Local

Olympia residents won't be charged in Tacoma protest, prosecutor says

by christian hill

the olympian

Three Olympia residents arrested Monday at the Port of Tacoma won't face charges stemming from a protest there, their lawyer said Tuesday, but one of them was arrested again during a Tacoma City Council meeting Tuesday.

Walter Cuddeford, 28, was arrested after he refused repeated requests to wrap up his remarks during the meeting's public-comments forum, a Tacoma Police spokesman said. Cuddeford decried Monday's arrest in his remarks before he ran over his allotted three minutes, said Rob McNair-Huff, city of Tacoma spokesman. He was asked twice to sum up his comments but refused, McNair-Huff said. After the third warning, police arrested him on charges of trespassing and disrupting a city council meeting, police spokesman Mark Fulghum said.
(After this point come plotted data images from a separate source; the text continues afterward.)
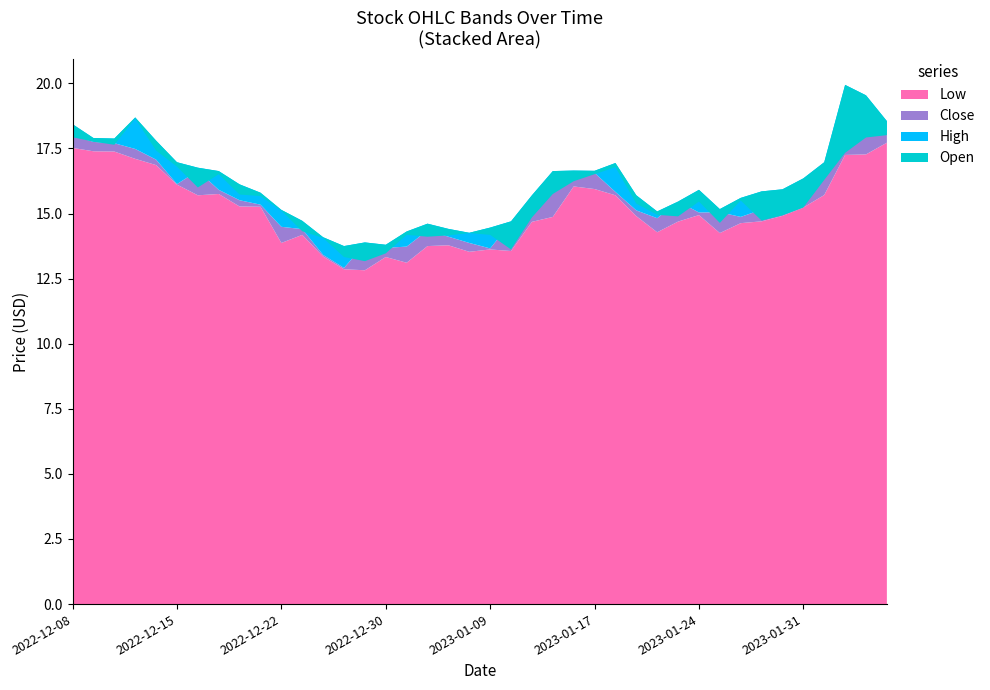

Reading left to right, what are all the values shown in this chart?

Open: 2022-12-08=17.9	2022-12-09=17.8	2022-12-12=17.6	2022-12-13=18.6	2022-12-14=17.4	2022-12-15=16.8	2022-12-16=16.0	2022-12-19=16.5	2022-12-20=15.7	2022-12-21=15.7	2022-12-22=15.1	2022-12-23=14.3	2022-12-27=14.1	2022-12-28=13.3	2022-12-29=13.2	2022-12-30=13.5	2023-01-03=14.2	2023-01-04=14.1	2023-01-05=14.2	2023-01-06=14.2	2023-01-09=14.2	2023-01-10=13.6	2023-01-11=14.8	2023-01-12=15.8	2023-01-13=16.2	2023-01-17=16.5	2023-01-18=16.8	2023-01-19=15.4	2023-01-20=14.9	2023-01-23=14.9	2023-01-24=15.5	2023-01-25=14.6	2023-01-26=15.5	2023-01-27=14.7	2023-01-30=14.9	2023-01-31=15.2	2023-02-01=16.3	2023-02-02=17.3	2023-02-03=17.9	2023-02-06=18.0
High: 2022-12-08=18.4	2022-12-09=17.9	2022-12-12=17.9	2022-12-13=18.7	2022-12-14=17.8	2022-12-15=17.0	2022-12-16=16.8	2022-12-19=16.6	2022-12-20=16.1	2022-12-21=15.8	2022-12-22=15.1	2022-12-23=14.7	2022-12-27=14.1	2022-12-28=13.8	2022-12-29=13.9	2022-12-30=13.8	2023-01-03=14.3	2023-01-04=14.6	2023-01-05=14.4	2023-01-06=14.3	2023-01-09=14.5	2023-01-10=14.7	2023-01-11=15.7	2023-01-12=16.6	2023-01-13=16.6	2023-01-17=16.6	2023-01-18=16.9	2023-01-19=15.7	2023-01-20=15.1	2023-01-23=15.5	2023-01-24=15.9	2023-01-25=15.2	2023-01-26=15.6	2023-01-27=15.8	2023-01-30=15.9	2023-01-31=16.4	2023-02-01=17.0	2023-02-02=19.9	2023-02-03=19.5	2023-02-06=18.6
Low: 2022-12-08=17.5	2022-12-09=17.4	2022-12-12=17.4	2022-12-13=17.1	2022-12-14=16.9	2022-12-15=16.1	2022-12-16=15.7	2022-12-19=15.8	2022-12-20=15.3	2022-12-21=15.3	2022-12-22=13.9	2022-12-23=14.2	2022-12-27=13.3	2022-12-28=12.9	2022-12-29=12.8	2022-12-30=13.3	2023-01-03=13.1	2023-01-04=13.8	2023-01-05=13.8	2023-01-06=13.5	2023-01-09=13.6	2023-01-10=13.6	2023-01-11=14.7	2023-01-12=14.9	2023-01-13=16.0	2023-01-17=15.9	2023-01-18=15.7	2023-01-19=14.9	2023-01-20=14.3	2023-01-23=14.7	2023-01-24=14.9	2023-01-25=14.2	2023-01-26=14.6	2023-01-27=14.7	2023-01-30=14.9	2023-01-31=15.2	2023-02-01=15.7	2023-02-02=17.2	2023-02-03=17.3	2023-02-06=17.7
Close: 2022-12-08=18.0	2022-12-09=17.8	2022-12-12=17.7	2022-12-13=17.5	2022-12-14=17.1	2022-12-15=16.1	2022-12-16=16.6	2022-12-19=15.9	2022-12-20=15.5	2022-12-21=15.3	2022-12-22=14.5	2022-12-23=14.4	2022-12-27=13.4	2022-12-28=12.9	2022-12-29=13.8	2022-12-30=13.7	2023-01-03=13.7	2023-01-04=14.3	2023-01-05=14.1	2023-01-06=13.9	2023-01-09=13.7	2023-01-10=14.7	2023-01-11=15.6	2023-01-12=16.5	2023-01-13=16.4	2023-01-17=16.6	2023-01-18=15.8	2023-01-19=15.1	2023-01-20=14.8	2023-01-23=15.5	2023-01-24=15.0	2023-01-25=15.1	2023-01-26=14.9	2023-01-27=15.2	2023-01-30=15.3	2023-01-31=16.3	2023-02-01=16.7	2023-02-02=18.8	2023-02-03=18.4	2023-02-06=18.1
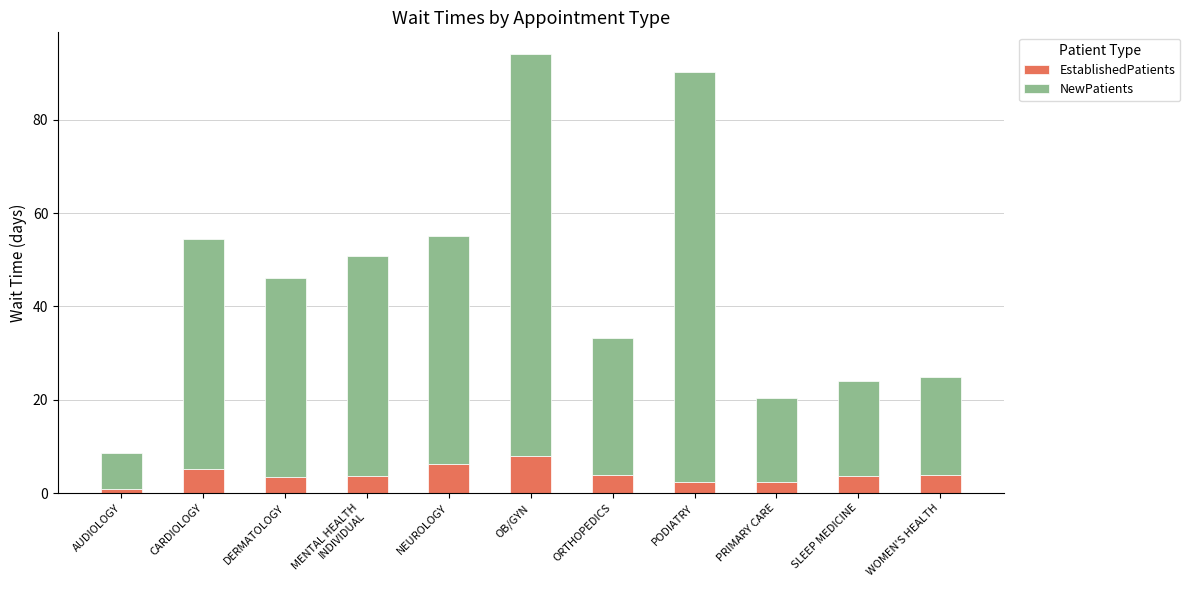

What is the total value across all series at PODIATRY?

90.1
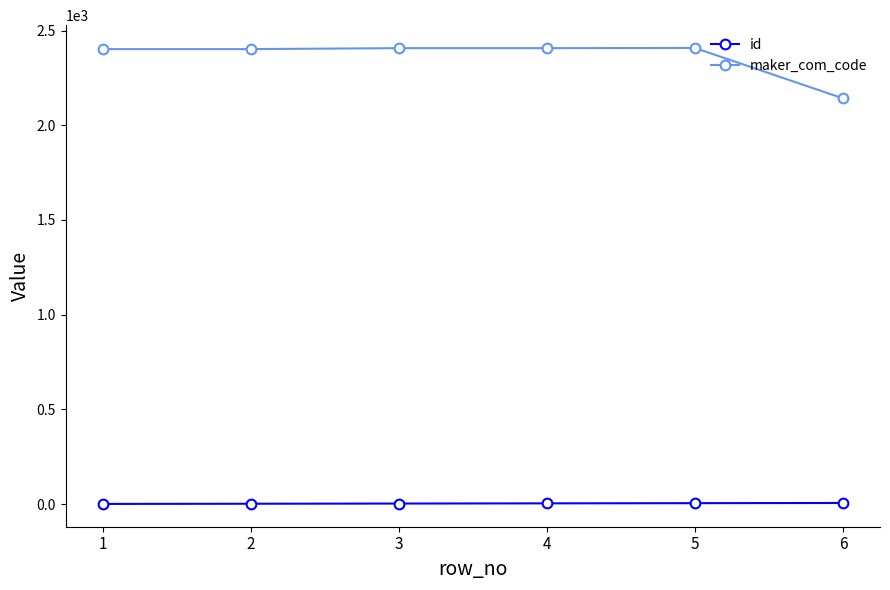

Which series changed the most between 2 and 6?

maker_com_code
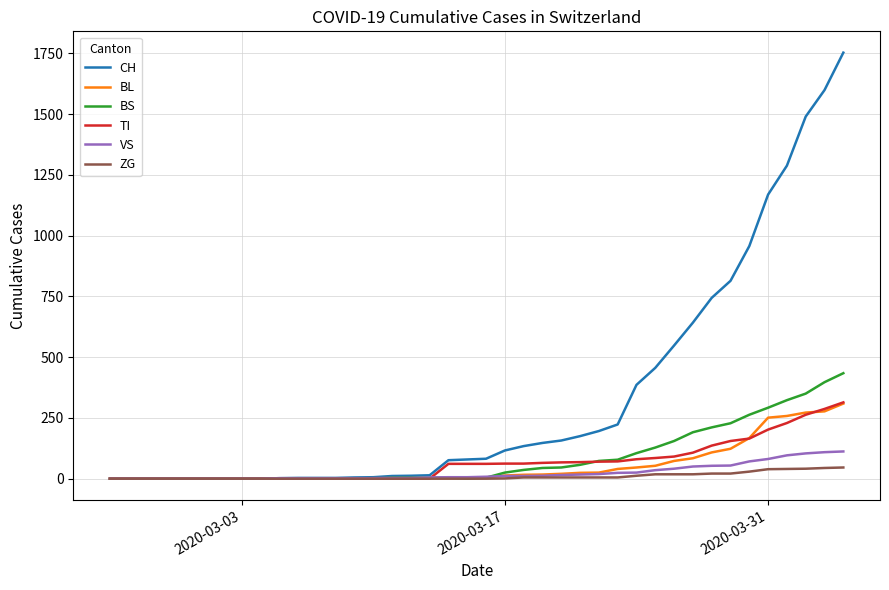

What is the greatest value displayed?

1753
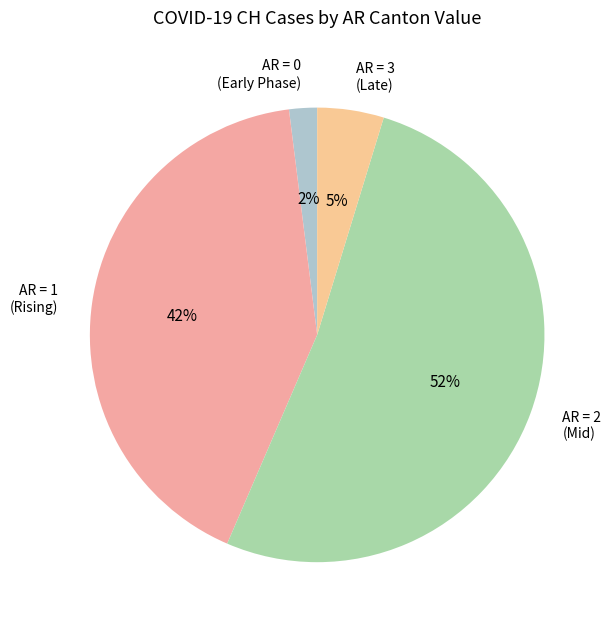

Between AR = 3 (Late) and AR = 0 (Early Phase), which is larger?

AR = 3 (Late)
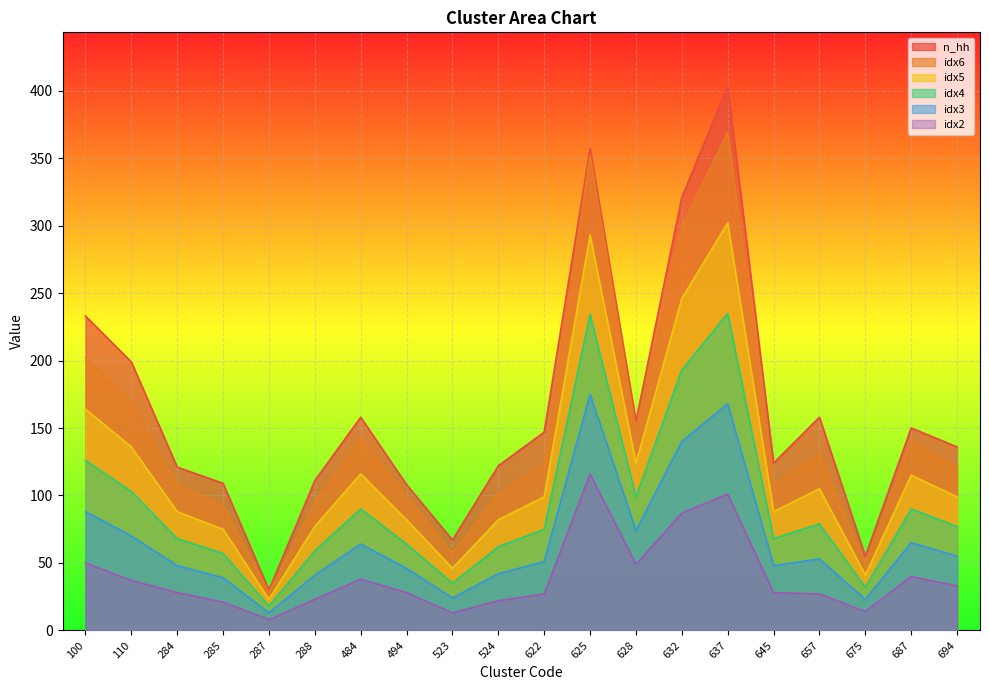

What is the approximate value of idx5 at 622?

99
Jeffery Berryhill, 22, Caitlin Esworthy, 24, and Cuddeford, 28, were arrested by Tacoma police after they allegedly pushed their way through a line of officers who were ensuring the road was unobstructed for military cargo heading into the port.

They were released from jail Monday night after being booked on investigation of third-degree assault, a felony, and posting bail.

The legal assistant and wife of the lawyer, Larry Hildes, will not be prosecuted after she was arrested later that night while observing a subsequent protest.

Deputy Prosecuting Attorney Phillip Sorenson said during their first court appearance Tuesday afternoon in Pierce County Superior Court that he wouldn't file charges, Hildes said. The Tacoma city attorney's office still has the option of pursuing the case, he said.

Neither Sorenson nor a representative from the city attorney's office could be reached for comment Tuesday evening.

"We're very happy," Hildes said of the prosecutor's decision. "It's justice. While justice wasn't done the night before, that was a just result."

Hildes' wife, Karen Weill, was arrested late Monday evening during a subsequent protest for allegedly obstructing the roadway.

Weill said she arrived at the protest as a legal observer after police had instructed some of the protesters not to cross the roadway. Weill said she was arrested after following a group of officers in an attempt to get the name of one she thought was videotaping the protest illegally.

She was booked for investigation of obstructing traffic, a misdemeanor, and released.

Lawsuit considered

Hildes said the four arrested are considering filing a civil claim against Tacoma police for false arrest and use of excessive force.

Hildes represents four of the 17 people who await trial on a second-degree trespass charge stemming from a May 30 protest at the Port of Olympia over an earlier military shipment. The trial is scheduled to begin March 26 in Thurston County District Court. Berryhill and Cuddeford are among the co-defendants.

A Fort Lewis combat brigade began moving its equipment to the Port of Tacoma late Friday night for shipment to Iraq, touching off protests.